Commerce simply doesn’t have enough people to process the various CHIPS sub - sidy proposals that will come flooding in from corporations, universities, and other research centers after detailed criteria are published by the department in February. The bigger challenge is devising the terms of the Commerce Department’s contractual agreements with the semiconductor companies that will get its largesse. What kinds of chips will they commit to make, at what volume, and with what public input and public benefits, including for organized labor?

Commerce Secretary Gina Raimondo, who meets regularly with top executives , is among the most corporate of Biden’s appointees. And in many ways, that’s the point. Progressive enthusiasts of industrial policy need to reckon with the awkward fact that industrial policy, not surprisingly, is mostly carried out by industry.

The long-sought arrival of industrial policy comes at a time when the left is properly excoriating corporate America for everything from hyperconcentration and stock buybacks to grotesque pay gaps and union busting. Big Tech companies in particular are improbable partners because of the serial abuses of tech platform monopolies and the extreme outsourcing by the likes of Apple.

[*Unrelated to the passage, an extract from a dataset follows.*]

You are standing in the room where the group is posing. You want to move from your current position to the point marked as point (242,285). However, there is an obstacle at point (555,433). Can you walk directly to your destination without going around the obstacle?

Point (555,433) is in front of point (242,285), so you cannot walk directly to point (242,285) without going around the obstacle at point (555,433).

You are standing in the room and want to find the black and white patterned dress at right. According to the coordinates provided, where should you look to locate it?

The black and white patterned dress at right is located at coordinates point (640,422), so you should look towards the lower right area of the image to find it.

And yet, unless we are proposing industrial policy via socialized public enterprises, private corporations must be the instruments. The key question for progressives is: What does government (and the ideal of a just society) get in return, beyond returning more production and technical leadership to the U.S.?

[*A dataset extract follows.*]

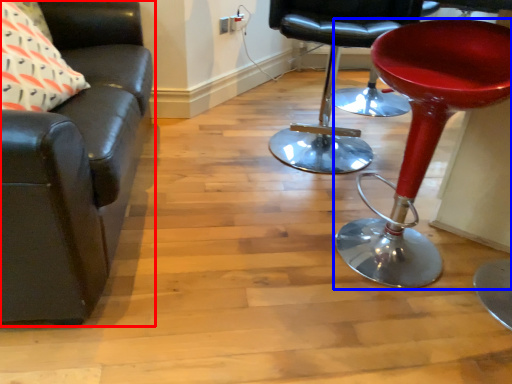
Question: Which object appears farthest to the camera in this image, chair (highlighted by a red box) or stool (highlighted by a blue box)?

Choices:
 (A) chair
 (B) stool

Answer: (B)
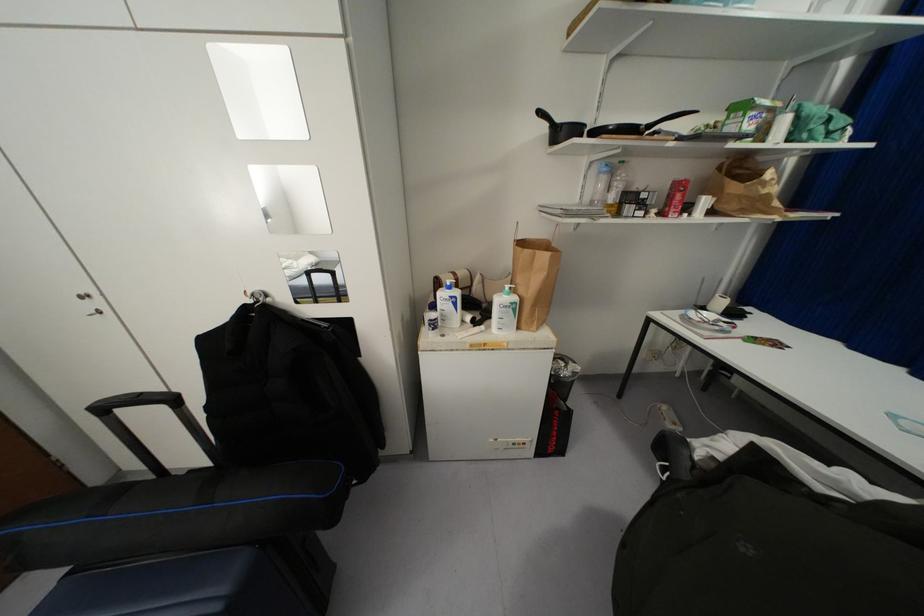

Biden has done well in targeting new clean-energy outlays to poor and underserved communities, as well as rural areas and tribal reservations. His Justice40 Initiative commits to delivering 40 percent of the overall benefits of climate, clean-energy, and related federal investments to diverse low-income communities that are overburdened by pollution and underserved by infrastructure. He wins praise from advocates of climate justice.

But for the most part, Biden has chosen not to use these extensive industry subsidies and tax breaks as leverage to get corporate America to clean up its act in other respects. The CHIPS and Science Act does prohibit corporate beneficiaries from using government funds for stock buybacks. But as Sen. Elizabeth Warren has pointed out , since money is fungible there is nothing to prevent corporations from taking CHIPS money and using other money on buybacks.